Decompressive Craniectomy in Traumatic Brain Injury: An Institutional Experience of 131 Cases in Two Years
Author(s) -
Ana Cristina Veiga Silva,
Matheus Araújo de Oliveira Farias,
Luiz Carlos Severo,
Marcelo Moraes Valênça,
Hildo Rocha Cirne de Azevedo Filho
Publication year - 2020
Publication title -
neurotrauma reports
Language(s) - English
Resource type - Journals
ISSN - 2689-288X
DOI - 10.1089/neur.2020.0007
Subject(s) - medicine , glasgow coma scale , decompressive craniectomy , traumatic brain injury , glasgow outcome scale , medical record , intracranial pressure monitoring , intracranial pressure , midline shift , hematoma , surgery , injury severity score , subdural haematoma , retrospective cohort study , injury prevention , poison control , emergency medicine , psychiatry
Decompressive craniectomy (DC) effectively reduces intracranial pressure (ICP), but is not considered to be a first-line procedure. We retrospectively analyzed sociodemographic, clinical, and surgical characteristics associated with the prognosis of patients who underwent DC to treat traumatic intracranial hypertension (ICH) at the Restauração Hospital (HR) in Recife, Brazil between 2015 and 2016, and compared the clinical features with surgical timing and functional outcome at discharge. The data were collected from 131 medical records in the hospital database. A significant majority of the patients were young adults (age 18-39 years old; 75/131; 57.3%) and male (118/131; 90.1%). Road traffic accidents, particularly those involving motorcycles (57/131; 44.5%), were the main cause of the traumatic event.
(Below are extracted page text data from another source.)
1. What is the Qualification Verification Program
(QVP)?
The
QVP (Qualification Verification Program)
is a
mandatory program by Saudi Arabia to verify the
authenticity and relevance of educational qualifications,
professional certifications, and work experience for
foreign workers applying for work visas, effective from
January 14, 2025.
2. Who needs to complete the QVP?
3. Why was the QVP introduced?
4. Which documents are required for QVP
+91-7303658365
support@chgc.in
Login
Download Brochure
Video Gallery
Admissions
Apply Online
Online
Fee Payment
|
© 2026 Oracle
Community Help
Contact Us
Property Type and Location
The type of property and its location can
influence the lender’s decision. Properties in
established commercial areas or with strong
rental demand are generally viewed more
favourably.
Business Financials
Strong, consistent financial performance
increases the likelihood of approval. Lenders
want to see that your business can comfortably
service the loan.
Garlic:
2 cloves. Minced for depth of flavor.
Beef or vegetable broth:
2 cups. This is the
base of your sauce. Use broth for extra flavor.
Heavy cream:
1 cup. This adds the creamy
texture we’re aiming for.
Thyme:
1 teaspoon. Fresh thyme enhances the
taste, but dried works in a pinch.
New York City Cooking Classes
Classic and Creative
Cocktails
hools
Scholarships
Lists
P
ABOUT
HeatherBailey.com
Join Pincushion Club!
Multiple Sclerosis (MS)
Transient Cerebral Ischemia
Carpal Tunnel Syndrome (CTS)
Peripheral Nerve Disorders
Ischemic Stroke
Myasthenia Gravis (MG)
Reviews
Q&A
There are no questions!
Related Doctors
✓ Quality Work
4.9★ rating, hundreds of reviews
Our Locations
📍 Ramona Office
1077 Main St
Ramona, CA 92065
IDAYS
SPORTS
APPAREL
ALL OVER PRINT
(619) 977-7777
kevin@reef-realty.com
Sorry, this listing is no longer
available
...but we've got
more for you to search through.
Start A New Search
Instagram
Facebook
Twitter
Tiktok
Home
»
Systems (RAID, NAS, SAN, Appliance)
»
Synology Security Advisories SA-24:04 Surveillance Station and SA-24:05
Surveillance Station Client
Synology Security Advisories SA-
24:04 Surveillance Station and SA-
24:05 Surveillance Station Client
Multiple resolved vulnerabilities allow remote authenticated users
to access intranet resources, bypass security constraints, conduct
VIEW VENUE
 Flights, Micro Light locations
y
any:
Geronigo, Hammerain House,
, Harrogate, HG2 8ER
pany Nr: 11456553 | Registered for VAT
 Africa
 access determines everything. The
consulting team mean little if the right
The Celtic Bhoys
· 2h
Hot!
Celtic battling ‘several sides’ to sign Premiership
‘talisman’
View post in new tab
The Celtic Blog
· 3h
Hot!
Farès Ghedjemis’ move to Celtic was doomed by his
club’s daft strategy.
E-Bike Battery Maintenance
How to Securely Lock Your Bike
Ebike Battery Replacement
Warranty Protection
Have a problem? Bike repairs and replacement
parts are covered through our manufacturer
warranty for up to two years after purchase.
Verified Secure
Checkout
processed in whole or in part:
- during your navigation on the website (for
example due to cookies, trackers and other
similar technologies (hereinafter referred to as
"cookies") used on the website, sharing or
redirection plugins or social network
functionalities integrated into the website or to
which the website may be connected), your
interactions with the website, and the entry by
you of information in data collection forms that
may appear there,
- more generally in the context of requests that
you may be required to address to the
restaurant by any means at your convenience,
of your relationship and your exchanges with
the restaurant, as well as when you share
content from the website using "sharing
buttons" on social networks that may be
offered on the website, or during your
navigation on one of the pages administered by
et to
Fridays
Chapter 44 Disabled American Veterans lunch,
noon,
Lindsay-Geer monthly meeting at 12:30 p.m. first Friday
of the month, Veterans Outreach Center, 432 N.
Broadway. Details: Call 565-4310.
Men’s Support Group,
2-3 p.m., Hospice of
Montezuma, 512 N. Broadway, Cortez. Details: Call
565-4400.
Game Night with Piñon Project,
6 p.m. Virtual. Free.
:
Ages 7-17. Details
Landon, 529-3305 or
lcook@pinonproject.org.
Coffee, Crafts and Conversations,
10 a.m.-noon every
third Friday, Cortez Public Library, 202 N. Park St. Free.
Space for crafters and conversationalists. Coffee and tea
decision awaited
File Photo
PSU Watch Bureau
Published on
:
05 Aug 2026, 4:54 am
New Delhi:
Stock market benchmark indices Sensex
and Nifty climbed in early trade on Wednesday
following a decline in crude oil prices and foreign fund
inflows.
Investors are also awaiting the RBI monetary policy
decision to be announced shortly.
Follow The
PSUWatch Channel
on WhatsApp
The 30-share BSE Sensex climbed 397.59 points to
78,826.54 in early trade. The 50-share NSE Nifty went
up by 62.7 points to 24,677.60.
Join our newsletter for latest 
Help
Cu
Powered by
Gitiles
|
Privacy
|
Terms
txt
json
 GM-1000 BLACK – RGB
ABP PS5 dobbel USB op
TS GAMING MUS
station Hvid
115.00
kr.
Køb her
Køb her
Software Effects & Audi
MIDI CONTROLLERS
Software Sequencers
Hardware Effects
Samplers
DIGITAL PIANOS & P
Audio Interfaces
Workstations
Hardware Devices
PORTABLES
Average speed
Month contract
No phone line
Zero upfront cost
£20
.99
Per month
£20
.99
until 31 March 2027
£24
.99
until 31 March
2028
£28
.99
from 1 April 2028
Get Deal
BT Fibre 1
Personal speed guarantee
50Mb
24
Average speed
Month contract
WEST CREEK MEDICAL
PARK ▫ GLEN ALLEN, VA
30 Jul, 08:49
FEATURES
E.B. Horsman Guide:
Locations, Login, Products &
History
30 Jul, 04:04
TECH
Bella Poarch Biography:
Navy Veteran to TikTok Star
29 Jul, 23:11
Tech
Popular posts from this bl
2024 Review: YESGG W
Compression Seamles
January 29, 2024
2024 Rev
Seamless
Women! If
At initial evaluation, 63 patients (48.8%) were classified with severe traumatic brain injury (TBI). Pupil examination showed no abnormalities for 91 patients (71.1%), and acute subdural hematoma was the most frequently observed lesion (83/212; 40%). Glasgow Outcome Scale (GOS) score was used to categorize surgical results and 51 patients (38.9%) had an unfavorable outcome. Only the Glasgow Coma Scale (GCS) score on admission (score of 3-8) was more likely to be associated with unfavorable outcome ( p -value = 0.009), indicating that this variable may be a determinant of mortality and prognostic of poor outcome. Patients who underwent an operation sooner after injury, despite having a worse condition on admission, presented with clinical results that were similar to those of patients who underwent surgery 12 h after hospital admission. These results emphasize the importance of early DC for management of severe TBI. This study shows that DC is a common procedure used to manage TBI patients at HR.